The deal was announced in early June, and on 7 July Dark Horse said that the completion of the permit purchase agreement with the seller, Sotkamo Silver AB, was reaching its final stages.
Around A$675,000 has been raised to get to work, and a drill programme is planned for later in the year, and an ongoing shareholder participation could another A$1mln or more.
But what’s the opportunity here, if Sotkamo has seen fit to sell these assets?
The answer is that Sotkamo has recently put a silver mine into production, and that process has changed its whole way of looking at the world. It’s no longer really an explorer, and assets like the Tampere gold project were no longer a key focus.
In the end, Sotkamo parted with Tampere and an associated portfolio of Swedish tungsten assets for €150,000 clean, with no residual milestone or royalty payments left hanging over Dark Horse. In that sense the deal looks a good one from the Dark Horse perspective.
Now the company has to get out and find some gold.
The initial area of operations will be on Hopeavuori leases, which already boast 3,000 metres worth of historic drilling.
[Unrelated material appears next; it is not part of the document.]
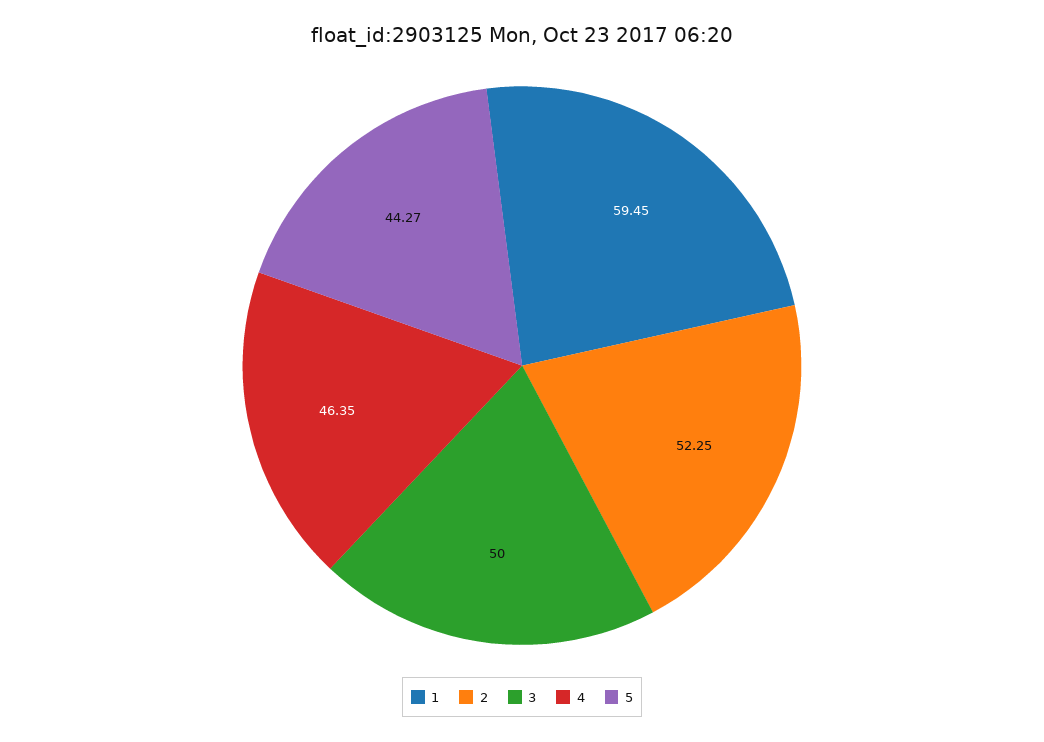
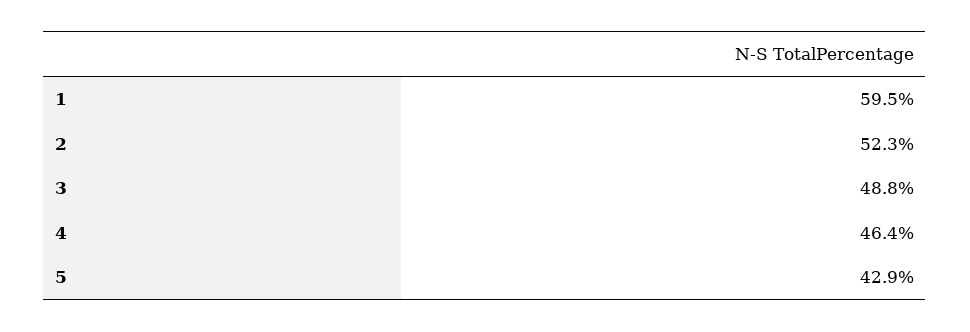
3: 50 -> 48.8
5: 44.27 -> 42.9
Some good gold intercepts were returned from this drilling, with highlights including 11.5 metres at 19.4 grams per tonne and three metres grading 106.7 grams per tonne, both close to surface.
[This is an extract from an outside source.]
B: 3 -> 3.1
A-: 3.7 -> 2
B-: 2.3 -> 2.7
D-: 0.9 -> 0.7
Indeed, of the 54 holes previously drilled, none went deeper than 100 metres, while laterally they only covered around 200 metres of strike.
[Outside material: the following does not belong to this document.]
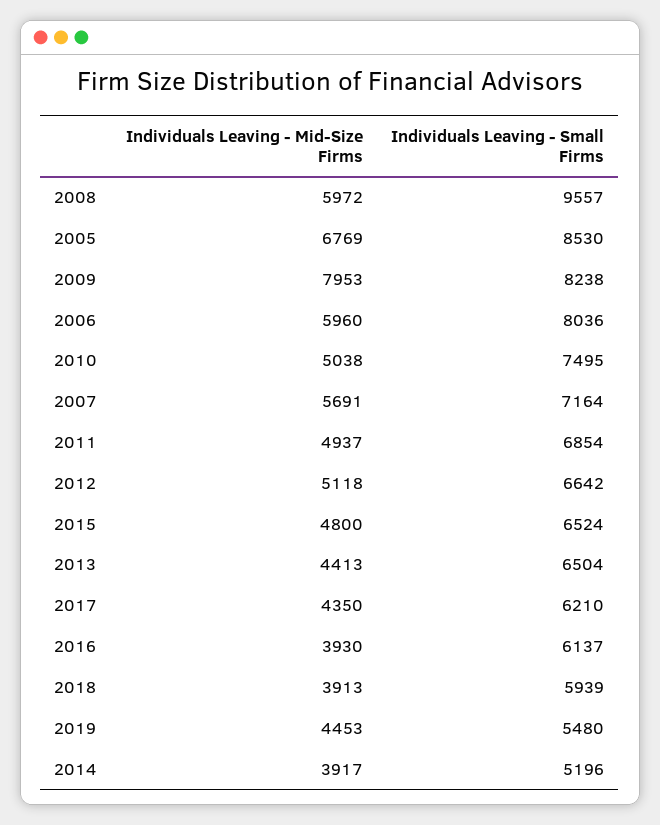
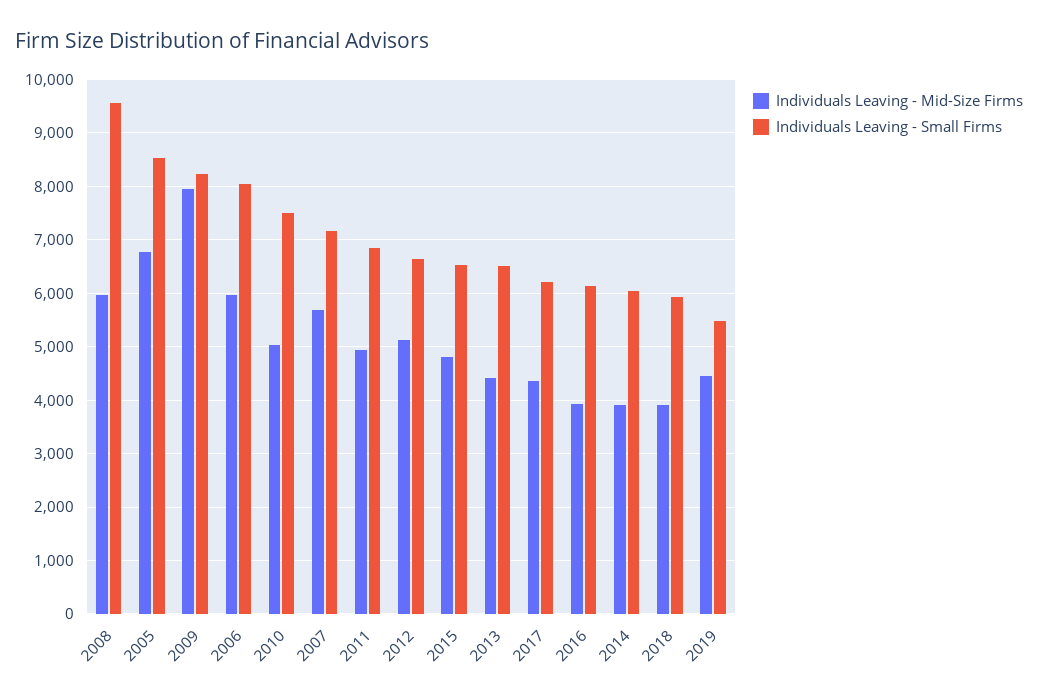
Individuals Leaving - Small Firms, 2014: 5196 -> 6000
Mason reckons that the strike could be as much as 800 metres long, and with the mineralisation open at depth too, there’s clearly an opportunity for some ambitious resource development work to be done.
Accordingly, the drilling should start in September or October of this year, supported by the new money, and it will be interesting to see the results as they come in.
In the meantime, Dark Horse will also be evaluating the other gold prospects in the new portfolio, some of which also have historical drilling, as well as taking a closer look at the tungsten projects in Sweden, and working out whether to progress or joint venture them.
The company has also engaged a Canadian advisory company to explore options for the Argentine portfolio, although at this stage the intention is not to sanction an outright sale.
“We would like to maintain our participation and our interest going forward,” says Mason. So Dark Horse knows the value of its Argentine ground, and isn’t willing to part with it quite just yet, even if the focus has moved elsewhere.
Whether the market will give Argentina much value until such a deal is transacted remains an open question, but Dark Horse does have a track record of retaining established value from non-core assets. It also owns a stake in Lakes Oil (ASX:LKO), which is worth more than Dark Horse itself. Yet, despite this disparity, Mason isn’t a seller of Lakes quite yet. He sees more value coming down the line.
All told, it’s an intriguing proposition: a gold explorer transitioning and on the lookout for deals, with a drill programme coming up, and significant legacy assets acting in support on the balance sheet. Watch this space.